Dave Hause remains a songwriter of rare class.

The second song Frank Turner plays tonight is “Nashville, Tennessee” and it contains the line, “the only person in my band is me.” On this occasion, that is literally true. This is Turner’s 23rd show in Birmingham, but more than that it is show 3141 overall, a number that matters because it speaks to the road he has travelled, the work he has put in and the bond he has built with his audience. Tonight’s solo acoustic set marks 20 years of “Campfire Punkrock,” and if the format is stripped back, the feeling in the room is anything but. Turner still only really needs a guitar, a voice and a crowd willing to throw itself into every word.
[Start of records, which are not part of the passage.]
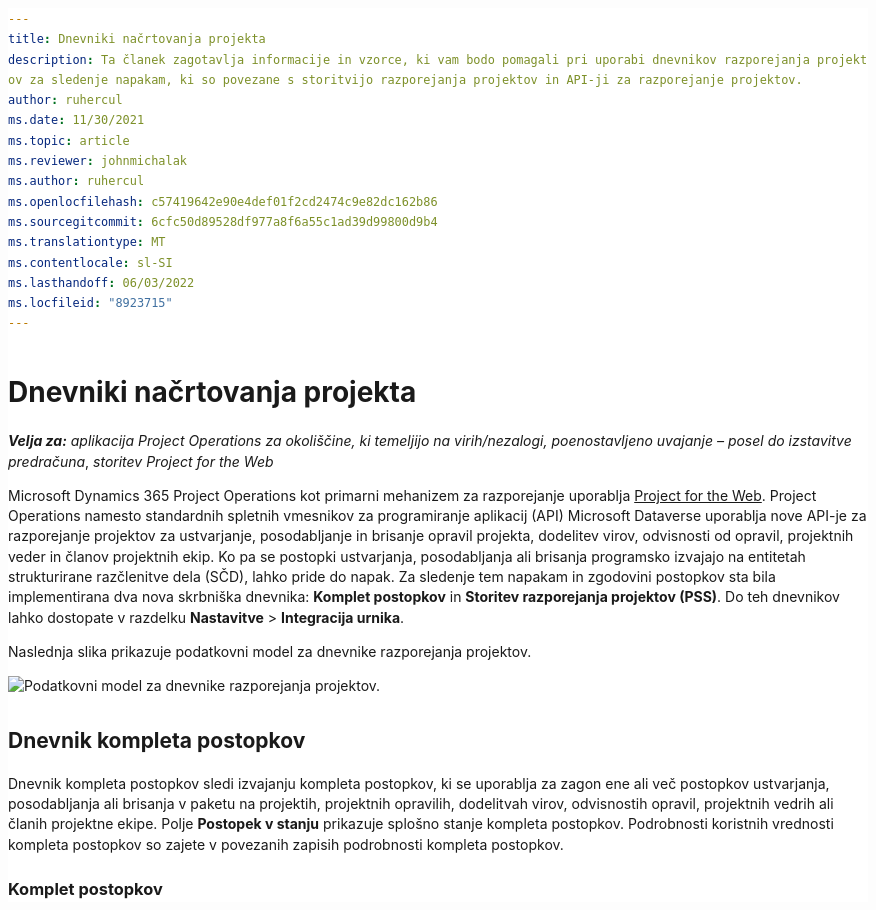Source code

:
 ```yaml
---
title: Dnevniki načrtovanja projekta
description: Ta članek zagotavlja informacije in vzorce, ki vam bodo pomagali pri uporabi dnevnikov razporejanja projektov za sledenje napakam, ki so povezane s storitvijo razporejanja projektov in API-ji za razporejanje projektov.
author: ruhercul
ms.date: 11/30/2021
ms.topic: article
ms.reviewer: johnmichalak
ms.author: ruhercul
ms.openlocfilehash: c57419642e90e4def01f2cd2474c9e82dc162b86
ms.sourcegitcommit: 6cfc50d89528df977a8f6a55c1ad39d99800d9b4
ms.translationtype: MT
ms.contentlocale: sl-SI
ms.lasthandoff: 06/03/2022
ms.locfileid: "8923715"
---
```

# <a name="project-scheduling-logs"></a>Dnevniki načrtovanja projekta

_**Velja za:** aplikacija Project Operations za okoliščine, ki temeljijo na virih/nezalogi, poenostavljeno uvajanje – posel do izstavitve predračuna_, _storitev Project for the Web_

Microsoft Dynamics 365 Project Operations kot primarni mehanizem za razporejanje uporablja [Project for the Web](https://support.microsoft.com/office/what-is-project-for-the-web-c19b2421-3c9d-4037-97c6-f66b6e1d2eb5). Project Operations namesto standardnih spletnih vmesnikov za programiranje aplikacij (API) Microsoft Dataverse uporablja nove API-je za razporejanje projektov za ustvarjanje, posodabljanje in brisanje opravil projekta, dodelitev virov, odvisnosti od opravil, projektnih veder in članov projektnih ekip. Ko pa se postopki ustvarjanja, posodabljanja ali brisanja programsko izvajajo na entitetah strukturirane razčlenitve dela (SČD), lahko pride do napak. Za sledenje tem napakam in zgodovini postopkov sta bila implementirana dva nova skrbniška dnevnika: **Komplet postopkov** in **Storitev razporejanja projektov (PSS)**. Do teh dnevnikov lahko dostopate v razdelku **Nastavitve** \> **Integracija urnika**.

Naslednja slika prikazuje podatkovni model za dnevnike razporejanja projektov.

![Podatkovni model za dnevnike razporejanja projektov.](media/LOGDATAMODEL.jpg)

## <a name="operation-set-log"></a>Dnevnik kompleta postopkov

Dnevnik kompleta postopkov sledi izvajanju kompleta postopkov, ki se uporablja za zagon ene ali več postopkov ustvarjanja, posodabljanja ali brisanja v paketu na projektih, projektnih opravilih, dodelitvah virov, odvisnostih opravil, projektnih vedrih ali članih projektne ekipe. Polje **Postopek v stanju** prikazuje splošno stanje kompleta postopkov. Podrobnosti koristnih vrednosti kompleta postopkov so zajete v povezanih zapisih podrobnosti kompleta postopkov.

### <a name="operation-set"></a>Komplet postopkov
“The Ballad of Me and My Friends” arrives early and feels as communal as ever, the sort of song that only gets bigger the louder a room sings it back. There really is no one quite like Turner when it comes to making a gig feel shared. “Do One” follows with all its ragged encouragement, its message of not taking anyone’s shit sounding less like a slogan than a genuine way of living. Then there is “The Real Damage,” a drinking song from the EP, and there is something fascinating about hearing Turner now sing these songs of youthful abandon with all the years, miles and perspective that have followed.
That atmosphere never really leaves his shows. “The Next Storm” has it in spades, before “Recovery” turns the whole place joyous. One of the pleasures of a tour like this is the freedom it gives him to dig deeper. “The Resurrectionists” is introduced as a song the audience should have liked, he jokes, and its “advanced singalong” proves plenty of people do. “Our Lady of the Campfires” is sung for a fan attending her 200th show, which tells you plenty about the connection Turner inspires.
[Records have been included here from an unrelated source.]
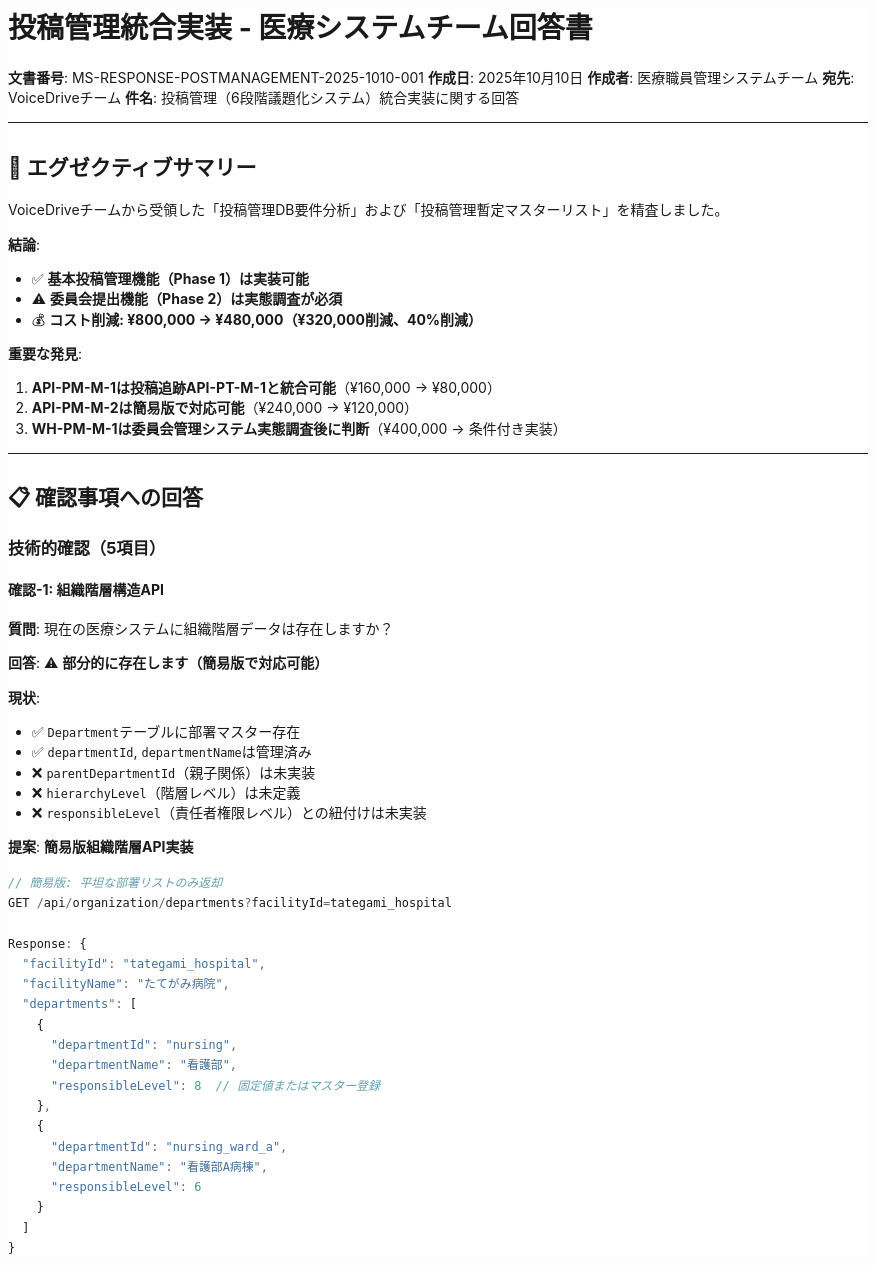 # 投稿管理統合実装 - 医療システムチーム回答書

**文書番号**: MS-RESPONSE-POSTMANAGEMENT-2025-1010-001
**作成日**: 2025年10月10日
**作成者**: 医療職員管理システムチーム
**宛先**: VoiceDriveチーム
**件名**: 投稿管理（6段階議題化システム）統合実装に関する回答

---

## 📢 エグゼクティブサマリー

VoiceDriveチームから受領した「投稿管理DB要件分析」および「投稿管理暫定マスターリスト」を精査しました。

**結論**:
- ✅ **基本投稿管理機能（Phase 1）は実装可能**
- ⚠️ **委員会提出機能（Phase 2）は実態調査が必須**
- 💰 **コスト削減: ¥800,000 → ¥480,000（¥320,000削減、40%削減）**

**重要な発見**:
1. **API-PM-M-1は投稿追跡API-PT-M-1と統合可能**（¥160,000 → ¥80,000）
2. **API-PM-M-2は簡易版で対応可能**（¥240,000 → ¥120,000）
3. **WH-PM-M-1は委員会管理システム実態調査後に判断**（¥400,000 → 条件付き実装）

---

## 📋 確認事項への回答

### 技術的確認（5項目）

#### 確認-1: 組織階層構造API

**質問**: 現在の医療システムに組織階層データは存在しますか？

**回答**: ⚠️ **部分的に存在します（簡易版で対応可能）**

**現状**:
- ✅ `Department`テーブルに部署マスター存在
- ✅ `departmentId`, `departmentName`は管理済み
- ❌ `parentDepartmentId`（親子関係）は未実装
- ❌ `hierarchyLevel`（階層レベル）は未定義
- ❌ `responsibleLevel`（責任者権限レベル）との紐付けは未実装

**提案**: **簡易版組織階層API実装**

```typescript
// 簡易版: 平坦な部署リストのみ返却
GET /api/organization/departments?facilityId=tategami_hospital

Response: {
  "facilityId": "tategami_hospital",
  "facilityName": "たてがみ病院",
  "departments": [
    {
      "departmentId": "nursing",
      "departmentName": "看護部",
      "responsibleLevel": 8  // 固定値またはマスター登録
    },
    {
      "departmentId": "nursing_ward_a",
      "departmentName": "看護部A病棟",
      "responsibleLevel": 6
    }
  ]
}
```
There are lovely left turns too. “Smiling At Strangers On Trains,” the oldest song of the night, is stripped right back, and hearing a Million Dead song in this context feels special. “Casanova Lament” is so old, Turner says, that he had to practise it, while “Thatcher Fucked The Kids” remains as furious and gloriously unsubtle as ever, the whole room more than happy to spit back its message. “Be More Kind” inevitably raises the question of whether kindness is enough in 2026, but Turner’s answer seems to be that even if the world is ugly, you do not sink to its level.
“I Knew Prufrock Before He Got Famous” carries its own weight for me. I first saw Turner play it in February 2009, a week or two after my mum died, when he was opening for The Gaslight Anthem at the old Academy. Some songs never leave you. Others grow with you. Turner’s do both.
By the time “Photosynthesis,” “Get Better” and “I Still Believe” roll around, the point is obvious. A great song always translates, whatever the format, and Frank Turner is one of the best. More than that, live, he could probably sing anything he liked and make it sound vital. And then “Polaroid Pictures” closes the night with a deep sense of reflection and community, Turner joined by Katacombs and Dave Hause for a final moment that feels warm, generous and entirely in keeping with the spirit of the evening.